--- Records for the task Enclosed Below ---

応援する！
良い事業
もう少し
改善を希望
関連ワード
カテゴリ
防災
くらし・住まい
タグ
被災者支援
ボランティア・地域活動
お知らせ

--- End of Enclosed Records for the task ---

Aim of the task: An exact restatement of the data above is required.

Result for this exercise:
応援する！
良い事業
もう少し
改善を希望
関連ワード
カテゴリ
防災
くらし・住まい
タグ
被災者支援
ボランティア・地域活動
お知らせ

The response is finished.